### Task statement
Restate the records so that not a single word differs.

Records from a dataset
====================

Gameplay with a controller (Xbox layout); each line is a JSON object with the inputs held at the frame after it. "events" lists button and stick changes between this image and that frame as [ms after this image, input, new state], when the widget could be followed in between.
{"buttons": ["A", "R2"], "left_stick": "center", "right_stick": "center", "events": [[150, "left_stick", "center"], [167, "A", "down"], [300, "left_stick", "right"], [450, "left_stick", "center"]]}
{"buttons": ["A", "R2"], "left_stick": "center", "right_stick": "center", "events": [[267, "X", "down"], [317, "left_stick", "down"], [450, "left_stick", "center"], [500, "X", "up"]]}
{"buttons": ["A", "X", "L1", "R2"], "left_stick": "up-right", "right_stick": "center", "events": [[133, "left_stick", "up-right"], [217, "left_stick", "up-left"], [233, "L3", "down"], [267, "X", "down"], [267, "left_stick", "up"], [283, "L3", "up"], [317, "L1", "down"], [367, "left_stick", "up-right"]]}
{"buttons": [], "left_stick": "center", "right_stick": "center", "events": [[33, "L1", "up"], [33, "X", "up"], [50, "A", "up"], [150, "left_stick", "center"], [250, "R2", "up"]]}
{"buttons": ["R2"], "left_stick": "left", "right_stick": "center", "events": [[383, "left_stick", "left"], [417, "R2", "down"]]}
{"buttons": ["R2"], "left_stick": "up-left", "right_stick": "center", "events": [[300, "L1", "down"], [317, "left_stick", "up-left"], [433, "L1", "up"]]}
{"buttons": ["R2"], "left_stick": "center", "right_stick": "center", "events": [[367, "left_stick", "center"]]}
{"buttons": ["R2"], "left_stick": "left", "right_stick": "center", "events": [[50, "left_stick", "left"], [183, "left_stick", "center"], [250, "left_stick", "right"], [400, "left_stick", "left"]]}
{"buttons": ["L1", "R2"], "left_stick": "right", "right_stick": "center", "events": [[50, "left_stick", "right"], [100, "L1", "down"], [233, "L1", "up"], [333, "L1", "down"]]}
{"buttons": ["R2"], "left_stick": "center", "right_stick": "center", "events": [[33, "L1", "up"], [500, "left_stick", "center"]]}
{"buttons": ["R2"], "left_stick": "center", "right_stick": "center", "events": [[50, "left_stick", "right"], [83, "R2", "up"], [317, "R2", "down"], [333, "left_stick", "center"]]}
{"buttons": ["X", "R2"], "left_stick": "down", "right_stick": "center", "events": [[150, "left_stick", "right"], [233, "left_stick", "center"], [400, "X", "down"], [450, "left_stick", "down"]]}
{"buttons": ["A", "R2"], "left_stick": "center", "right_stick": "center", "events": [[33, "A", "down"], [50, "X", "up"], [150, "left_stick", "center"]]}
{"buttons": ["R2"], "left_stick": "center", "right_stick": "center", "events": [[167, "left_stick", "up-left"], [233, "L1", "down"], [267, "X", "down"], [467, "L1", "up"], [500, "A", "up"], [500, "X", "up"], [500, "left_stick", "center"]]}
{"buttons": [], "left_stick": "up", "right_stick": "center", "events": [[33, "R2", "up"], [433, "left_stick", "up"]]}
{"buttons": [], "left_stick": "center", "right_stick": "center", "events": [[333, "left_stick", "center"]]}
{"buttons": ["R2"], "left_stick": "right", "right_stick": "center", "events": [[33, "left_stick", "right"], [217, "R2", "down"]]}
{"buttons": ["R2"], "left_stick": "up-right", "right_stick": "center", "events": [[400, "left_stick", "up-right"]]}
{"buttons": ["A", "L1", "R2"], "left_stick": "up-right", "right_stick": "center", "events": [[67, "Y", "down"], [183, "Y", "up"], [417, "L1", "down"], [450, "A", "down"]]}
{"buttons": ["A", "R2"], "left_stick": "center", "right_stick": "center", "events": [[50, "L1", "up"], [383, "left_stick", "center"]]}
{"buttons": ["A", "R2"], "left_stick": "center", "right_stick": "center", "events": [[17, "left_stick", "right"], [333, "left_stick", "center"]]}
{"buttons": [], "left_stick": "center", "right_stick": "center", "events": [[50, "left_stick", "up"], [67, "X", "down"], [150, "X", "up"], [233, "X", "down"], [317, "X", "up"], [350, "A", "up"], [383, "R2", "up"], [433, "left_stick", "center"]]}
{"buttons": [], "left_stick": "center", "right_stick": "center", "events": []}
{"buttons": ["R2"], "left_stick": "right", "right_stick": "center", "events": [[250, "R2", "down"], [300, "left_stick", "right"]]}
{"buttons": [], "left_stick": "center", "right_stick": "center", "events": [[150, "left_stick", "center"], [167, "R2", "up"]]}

====================

### Solution
Gameplay with a controller (Xbox layout); each line is a JSON object with the inputs held at the frame after it. "events" lists button and stick changes between this image and that frame as [ms after this image, input, new state], when the widget could be followed in between.
{"buttons": ["A", "R2"], "left_stick": "center", "right_stick": "center", "events": [[150, "left_stick", "center"], [167, "A", "down"], [300, "left_stick", "right"], [450, "left_stick", "center"]]}
{"buttons": ["A", "R2"], "left_stick": "center", "right_stick": "center", "events": [[267, "X", "down"], [317, "left_stick", "down"], [450, "left_stick", "center"], [500, "X", "up"]]}
{"buttons": ["A", "X", "L1", "R2"], "left_stick": "up-right", "right_stick": "center", "events": [[133, "left_stick", "up-right"], [217, "left_stick", "up-left"], [233, "L3", "down"], [267, "X", "down"], [267, "left_stick", "up"], [283, "L3", "up"], [317, "L1", "down"], [367, "left_stick", "up-right"]]}
{"buttons": [], "left_stick": "center", "right_stick": "center", "events": [[33, "L1", "up"], [33, "X", "up"], [50, "A", "up"], [150, "left_stick", "center"], [250, "R2", "up"]]}
{"buttons": ["R2"], "left_stick": "left", "right_stick": "center", "events": [[383, "left_stick", "left"], [417, "R2", "down"]]}
{"buttons": ["R2"], "left_stick": "up-left", "right_stick": "center", "events": [[300, "L1", "down"], [317, "left_stick", "up-left"], [433, "L1", "up"]]}
{"buttons": ["R2"], "left_stick": "center", "right_stick": "center", "events": [[367, "left_stick", "center"]]}
{"buttons": ["R2"], "left_stick": "left", "right_stick": "center", "events": [[50, "left_stick", "left"], [183, "left_stick", "center"], [250, "left_stick", "right"], [400, "left_stick", "left"]]}
{"buttons": ["L1", "R2"], "left_stick": "right", "right_stick": "center", "events": [[50, "left_stick", "right"], [100, "L1", "down"], [233, "L1", "up"], [333, "L1", "down"]]}
{"buttons": ["R2"], "left_stick": "center", "right_stick": "center", "events": [[33, "L1", "up"], [500, "left_stick", "center"]]}
{"buttons": ["R2"], "left_stick": "center", "right_stick": "center", "events": [[50, "left_stick", "right"], [83, "R2", "up"], [317, "R2", "down"], [333, "left_stick", "center"]]}
{"buttons": ["X", "R2"], "left_stick": "down", "right_stick": "center", "events": [[150, "left_stick", "right"], [233, "left_stick", "center"], [400, "X", "down"], [450, "left_stick", "down"]]}
{"buttons": ["A", "R2"], "left_stick": "center", "right_stick": "center", "events": [[33, "A", "down"], [50, "X", "up"], [150, "left_stick", "center"]]}
{"buttons": ["R2"], "left_stick": "center", "right_stick": "center", "events": [[167, "left_stick", "up-left"], [233, "L1", "down"], [267, "X", "down"], [467, "L1", "up"], [500, "A", "up"], [500, "X", "up"], [500, "left_stick", "center"]]}
{"buttons": [], "left_stick": "up", "right_stick": "center", "events": [[33, "R2", "up"], [433, "left_stick", "up"]]}
{"buttons": [], "left_stick": "center", "right_stick": "center", "events": [[333, "left_stick", "center"]]}
{"buttons": ["R2"], "left_stick": "right", "right_stick": "center", "events": [[33, "left_stick", "right"], [217, "R2", "down"]]}
{"buttons": ["R2"], "left_stick": "up-right", "right_stick": "center", "events": [[400, "left_stick", "up-right"]]}
{"buttons": ["A", "L1", "R2"], "left_stick": "up-right", "right_stick": "center", "events": [[67, "Y", "down"], [183, "Y", "up"], [417, "L1", "down"], [450, "A", "down"]]}
{"buttons": ["A", "R2"], "left_stick": "center", "right_stick": "center", "events": [[50, "L1", "up"], [383, "left_stick", "center"]]}
{"buttons": ["A", "R2"], "left_stick": "center", "right_stick": "center", "events": [[17, "left_stick", "right"], [333, "left_stick", "center"]]}
{"buttons": [], "left_stick": "center", "right_stick": "center", "events": [[50, "left_stick", "up"], [67, "X", "down"], [150, "X", "up"], [233, "X", "down"], [317, "X", "up"], [350, "A", "up"], [383, "R2", "up"], [433, "left_stick", "center"]]}
{"buttons": [], "left_stick": "center", "right_stick": "center", "events": []}
{"buttons": ["R2"], "left_stick": "right", "right_stick": "center", "events": [[250, "R2", "down"], [300, "left_stick", "right"]]}
{"buttons": [], "left_stick": "center", "right_stick": "center", "events": [[150, "left_stick", "center"], [167, "R2", "up"]]}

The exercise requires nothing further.